Bazen farkında bile olmadan kendimizi bir başkasının önceliği olmaya çalışırken buluruz. Onların takviminde küçük bir boşluk açılırsa hatırlanmayı bekleriz. Ne zaman ekran aydınlansa, gözlerimiz umutla parlar. O kişi yanıt verdiyse diye. Her şey biraz daha kolay olacak sanırız. Oysa biz sadece cevap vermiyoruzdur: “Buradayım” diyoruzdur. “Seni önemsiyorum” diyoruzdur. Ama bu durum hep tek taraflı olduğunda içimizde bir şeyler eksilir. İçsel konuşmalar başlar. Kendi kendine konuşuna deli deniyor toplumuzda. Belki de deli yerine tek başına demek daha doğru olur.

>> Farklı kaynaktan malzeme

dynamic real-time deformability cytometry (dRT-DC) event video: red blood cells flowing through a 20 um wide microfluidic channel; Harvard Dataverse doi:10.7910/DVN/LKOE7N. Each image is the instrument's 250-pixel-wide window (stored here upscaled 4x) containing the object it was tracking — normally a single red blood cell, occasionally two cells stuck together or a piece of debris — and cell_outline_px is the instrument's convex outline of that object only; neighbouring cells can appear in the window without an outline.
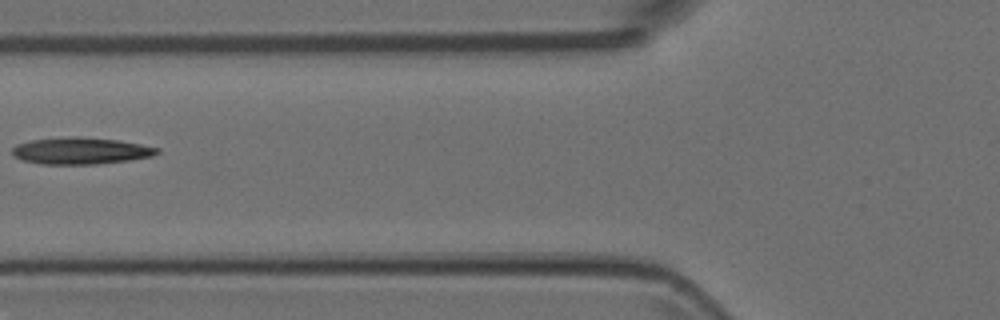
{"species": "Egyptian fruit bat (a non-hibernating species)", "species_latin": "Rousettus aegyptiacus", "temperature_condition": "room temperature", "stored_images_in_passage": 3, "camera_frame_rate_fps": 3000, "um_per_image_px": 0.085, "animal": {"sex": "female"}, "frame": {"image": 1, "passage_image": 2, "time_ms": 0.333, "image_size_px": [1000, 320], "cell_outline_px": [[160, 152], [152, 156], [128, 160], [96, 164], [40, 164], [24, 160], [12, 156], [12, 148], [16, 144], [32, 140], [72, 136], [80, 136], [120, 140], [160, 148]], "centroid_in_image_um": [6.86, 12.81], "position_along_channel_um": 118.9, "area_um2": 22.66}}
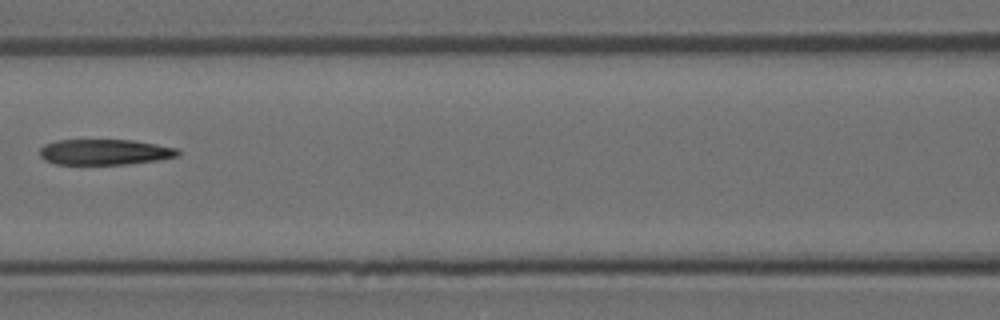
{"frame": {"image": 2, "passage_image": 3, "time_ms": 0.667, "image_size_px": [1000, 320], "cell_outline_px": [[180, 156], [160, 160], [124, 164], [56, 164], [44, 160], [40, 156], [40, 148], [44, 144], [56, 140], [132, 140], [180, 148]], "centroid_in_image_um": [8.93, 12.92], "position_along_channel_um": 157.7, "area_um2": 20.81}}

Hız ve meşguliyet çağında birçok ilişki tek başına yaşanır oldu. Bu tek başınalık ise zaman zaman insanların hem ruh sağlığını hem de varoluşsal değerlerini aşındıracak kadar şiddetli yaşanabilir. Değil mi ki, tek kanatlı kuş uçmaz, ancak çırpınır. Zihnimizde dolaşan kendi yazdığımız diyaloglar da çırpındıkça yüreğimiz sıkışır.

Cevapsız Mesajların Gölgesinde

Kendi kendine konuşan cümleler dile gelmediğinde, kâğıda düşmediğinde -günümüzde ekranda okunmadığında- bilinç akışıyla sürüklenen iç hesaplaşmalara, yoksunlukla açılmış kırılganlıklara, en çok da “tutulamayan bir ilişkinin” tarifine dönüşür. O zaman insan sevmeyi de sorgular; sevilmeyi de. İçimizdeki duygusal yoksunluk çeken yanımız sürekli kendi kendine konuşur. Diyaloglar uzar gider. Bilişsel çarpıtmaların en ünlüsü “zihin okuma” ise şoför koltuğuna oturur, tam gaz yol alır. Eliniz telefona gider ve tuşlara basmaya başlarsınız.

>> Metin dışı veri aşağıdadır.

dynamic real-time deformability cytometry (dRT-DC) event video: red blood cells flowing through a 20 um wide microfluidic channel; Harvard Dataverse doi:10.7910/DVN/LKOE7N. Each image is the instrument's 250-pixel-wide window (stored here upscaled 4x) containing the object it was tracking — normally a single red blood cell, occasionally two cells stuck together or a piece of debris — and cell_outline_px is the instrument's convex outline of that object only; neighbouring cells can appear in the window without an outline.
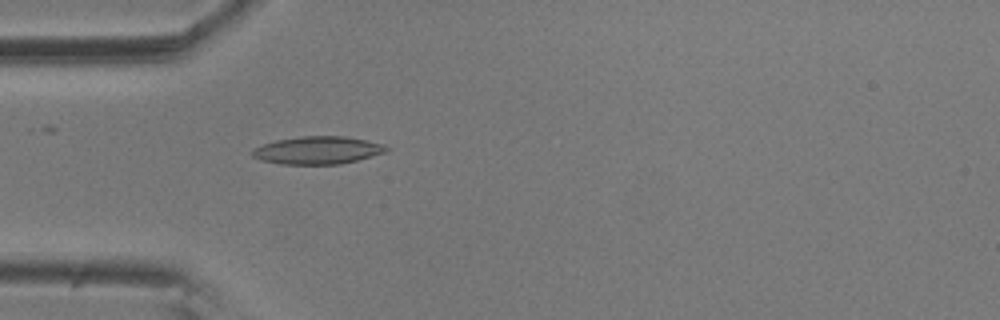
{"species": "common noctule bat (a hibernating species)", "species_latin": "Nyctalus noctula", "temperature_condition": "room temperature", "stored_images_in_passage": 1, "camera_frame_rate_fps": 3000, "um_per_image_px": 0.085, "animal": {"sex": "male", "body_mass_g": 20.5, "forearm_length_mm": 52.5}, "frame": {"image": 1, "passage_image": 1, "time_ms": 0.0, "image_size_px": [1000, 320], "cell_outline_px": [[392, 148], [384, 152], [356, 160], [340, 164], [280, 164], [264, 160], [252, 156], [252, 148], [276, 140], [300, 136], [344, 136], [368, 140], [384, 144]], "centroid_in_image_um": [27.02, 12.76], "position_along_channel_um": 58.0, "area_um2": 21.56}}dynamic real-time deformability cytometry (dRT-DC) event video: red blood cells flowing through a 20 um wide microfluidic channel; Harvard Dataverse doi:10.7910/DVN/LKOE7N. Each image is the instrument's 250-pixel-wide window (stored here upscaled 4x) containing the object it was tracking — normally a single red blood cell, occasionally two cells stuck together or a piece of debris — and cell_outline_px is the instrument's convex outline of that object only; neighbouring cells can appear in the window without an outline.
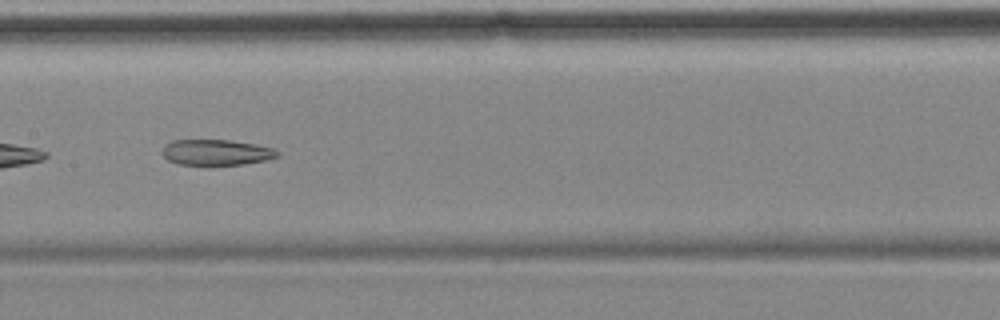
{"species": "common noctule bat (a hibernating species)", "species_latin": "Nyctalus noctula", "temperature_condition": "cold", "stored_images_in_passage": 10, "camera_frame_rate_fps": 3000, "um_per_image_px": 0.085, "animal": {"sex": "female", "body_mass_g": 18.4}, "frame": {"image": 1, "passage_image": 5, "time_ms": 4.667, "image_size_px": [1000, 320], "cell_outline_px": [[280, 156], [268, 160], [244, 164], [180, 164], [168, 160], [160, 152], [164, 144], [172, 140], [228, 140], [256, 144], [272, 148], [280, 152]], "centroid_in_image_um": [18.39, 12.94], "position_along_channel_um": 189.0, "area_um2": 17.28}}
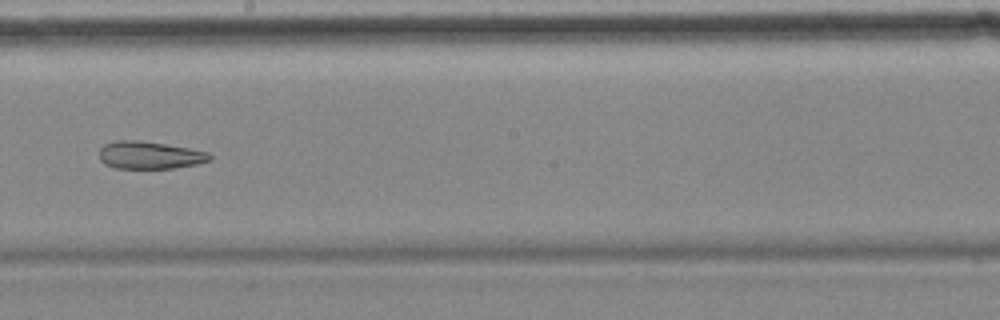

Sen bana yazdığında, saatin kaç olduğunun, dünya dönerken hangi kıtada olduğumun, annemin ne pişirdiğinin, doların ne kadar olduğunun hiçbir önemi yok. Ben senin bir “merhaba”nı, “Mehmetçik gibi” bekliyorum: Hazır ol’da! Sana yazmamaya çalışıyorum çünkü yazınca biraz fazla oluyor, yazmayınca eksik. Yani tutturamıyorum işte. Ben hep böyle yapıyorum. Zaten hiçbir şeyi tutturamıyorum. Tutunamıyorum, belki de. Ama ne zaman bunu söylemeye kalksam, yine ben suçlu oluyorum. Çünkü anlayışlı olmam gerekiyor. Çünkü sen meşgul biriymişsin. Çünkü hayat böyleymiş. Çünkü beklentilerimi düşürmeliymişim. Çünkü modern zamanlarda aşk, zaten buymuş.

Ekranda beliren yazıları tekrar okuyunca yavaş yavaş silersiniz bir yandan da beklediğiniz kişinin ekranında onu beklediğinizi bilmesini umarak. Telefonu elinizden bıraktığınızda umduğunuz şeyleri alamamış olmanın kırgınlığı kızgınlığa dönüşmeye başlar.

İçinizdeki seslerden biri “Yeter artık” der. Yapma bunu kendine. Yazma ona. Yazarsa da bakma mesajına. Mesaj yollamış mı, diye telefon ekranını kontrol etmekten vazgeç. Şu anda çevrimiçi mi, diye boş boş ekrana bakarken çevrimiçi oluvermesini dileme. Çünkü çevrimiçi olduğunda yine beklemenin kuyusunda bir dibin olmadığını tekrar göreceksin. Çevrimiçi olduğunda sen onu beklerken onun o anda neler yapabiliyor olduğunu düşünmenin acısıyla kesikler atacaksın zihnine.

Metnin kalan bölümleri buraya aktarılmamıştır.